天光大作,熾日堂皇複傲然,以威嚴的目光俯視大地蒼生,將萬千生靈置於炎炎巨爐之中百般煎熬!天有陰時,便有晴日,季有嚴寒,便有酷暑,正如人生之大悲大喜大起大落,同樣欲求難得不期而至使我無奈使我歎息,使我有如潮汐中的一顆石子,在那歲月的無盡風浪中跌跌撞撞奔跑,奔跑,奔跑,磨平了身上心裏所有的棱角。

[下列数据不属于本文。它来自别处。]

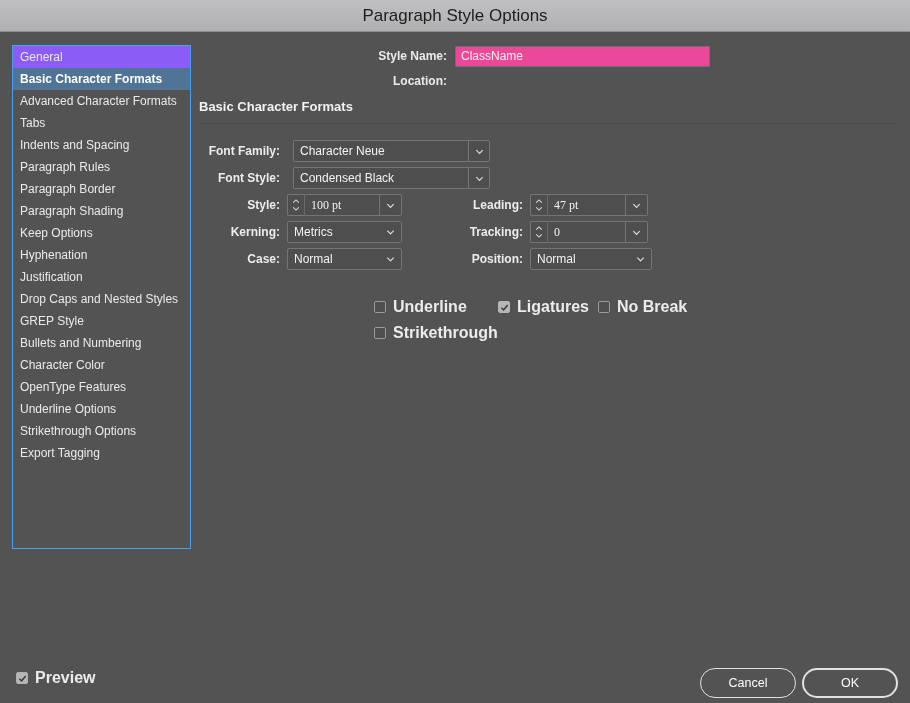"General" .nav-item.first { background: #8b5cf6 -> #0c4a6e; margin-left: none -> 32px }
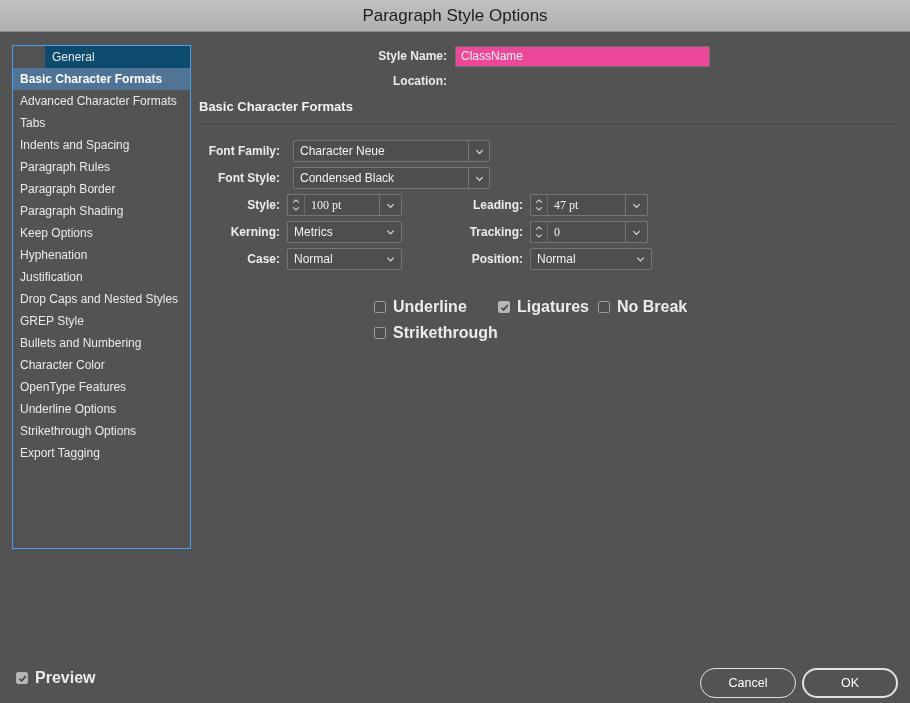"Tabs" div.nav-item { order: before "Indents and Spacing" -> after "Indents and Spacing" }
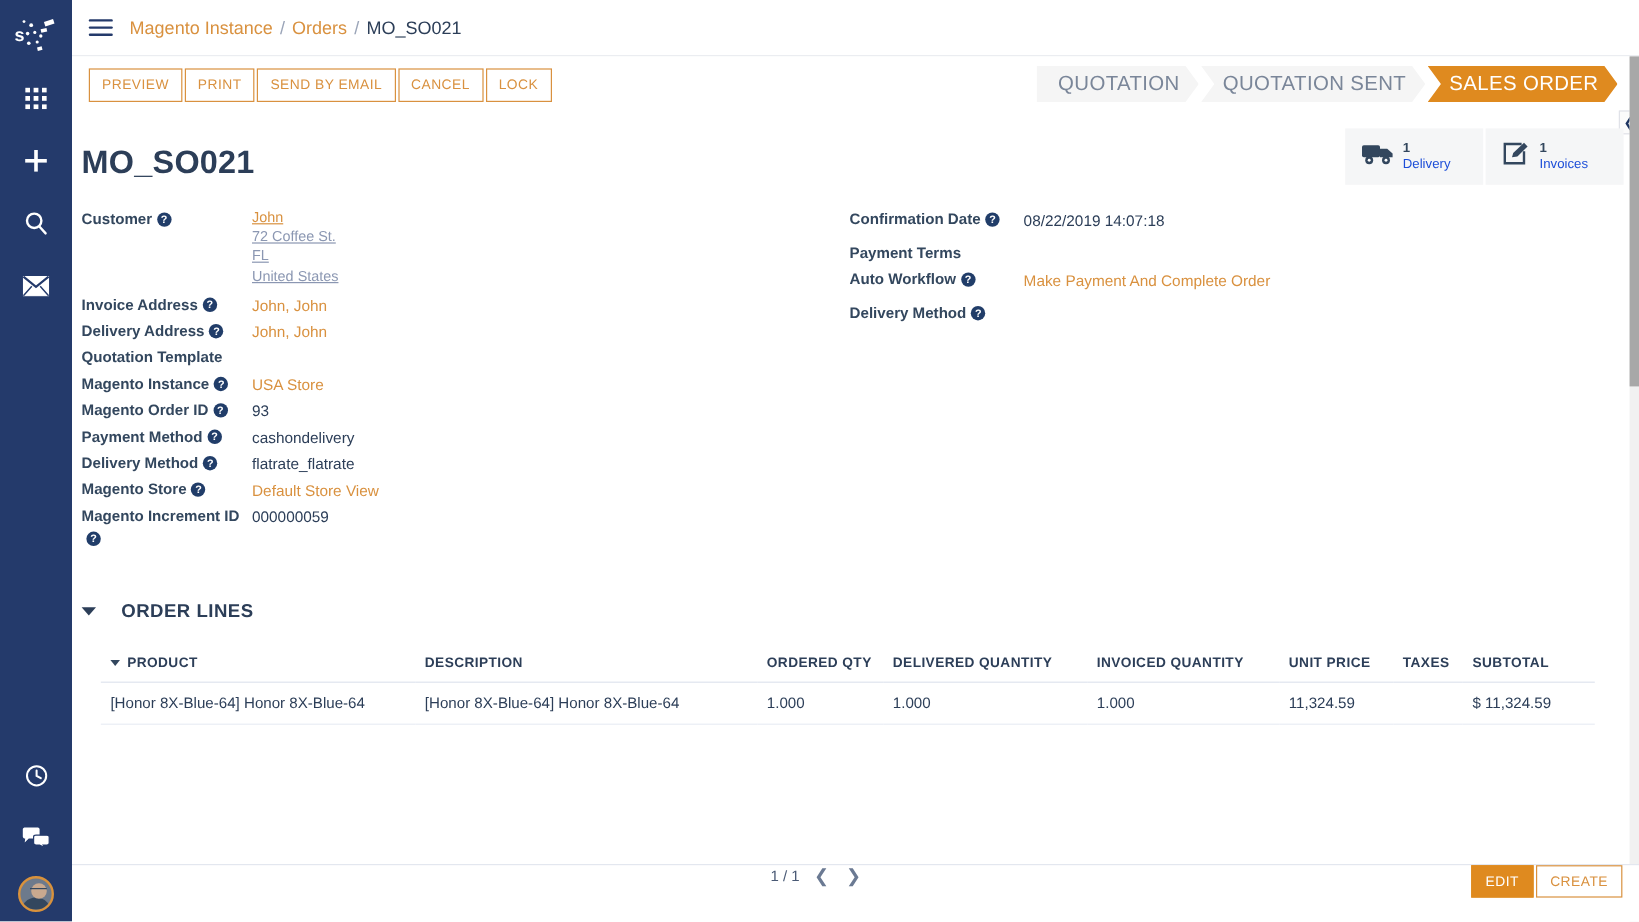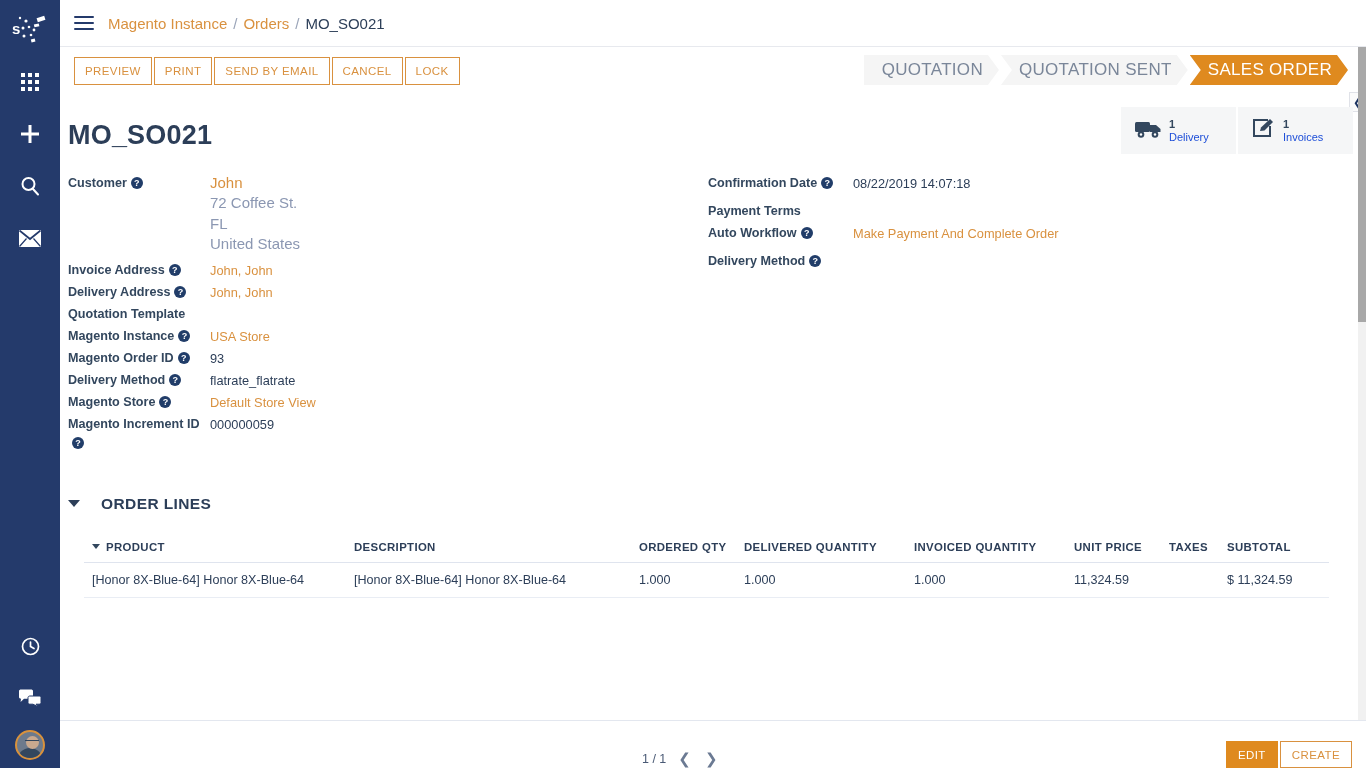"John" .addr-line { font-size: 15px -> 12px; text-decoration: none -> underline }
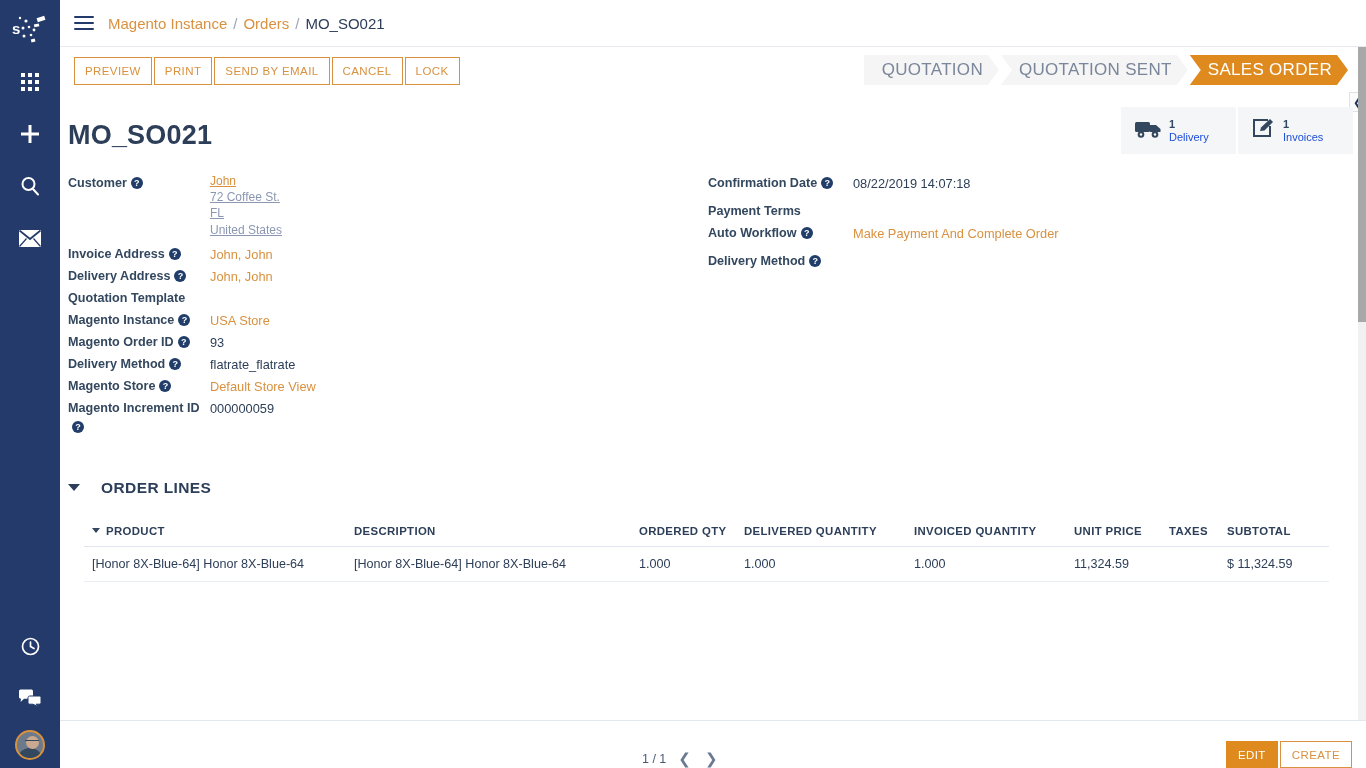"Payment Method ?" div.frow { html: none -> <div> <div><span>Payment Method</span><span>?</span></div> <div>cashondelivery</div> </div> }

    何以蒼穹為圓?圓可生萬物,圓可化萬物,圓無破綻卻又周身處處破綻,圓是有無。何以大地為方?方可容納萬物,方可養育萬物,方是稚嫩卻又堅強的赤子之心,方是希望。天在地上,圓在方上,如日月星辰,如芸芸眾生。然圓中有方,方中有圓,一如方圓相覆生出的邊邊角角,天罩他不住,地顧他不到,也一樣蓬蓬勃勃紅紅火火生長著無數頑強的野草!卑微地生,無聲地死,卻不恨天怨地卻也不甘寂寞,隻將平平凡凡的生命過往活出熱熱鬧鬧的,燦爛輝煌!


    熱鬧,還是一般的熱鬧。


    天氣很熱,熱得狗吐舌頭貓瞌睡,熱得石頭冒煙兒樹打蔫兒,隻有那蟬兒叫得依然響亮——知了,知了,知了,知了,知了知了,大姑娘都迴家了,天上日頭這麽毒,給它曬黑了可不好。因為曬黑了就不白了。怕曬的走了,隻餘不怕曬的,小夥子不怕曬,小夥子本來就是一團火,走到哪裏燒到哪裏!可是小夥子要吃飯,更要喝酒,小夥子三五一夥兒都去酒館兒了。過路的可以走,街邊的小商販們不能走,他們頂著烈日大聲地吆喝,將大街上的熱鬧吆喝成生意的紅火。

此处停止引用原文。